◆ How to complete this task:
A word-for-word retyping of the listing below is required, with the pictures dropped.

********

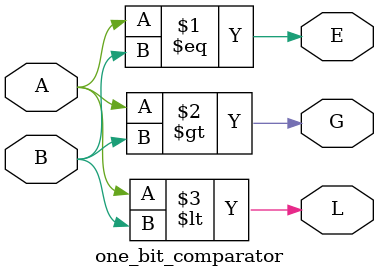
<source format=v>
module one_bit_comparator(A,B,E,G,L);
input A,B;
output E,G,L;
assign E=(A==B);
assign G=(A>B);
assign L=(A<B);
endmodule

</source>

********

◆ Output for this task:
<source format=v>
module one_bit_comparator(A,B,E,G,L);
input A,B;
output E,G,L;
assign E=(A==B);
assign G=(A>B);
assign L=(A<B);
endmodule

</source>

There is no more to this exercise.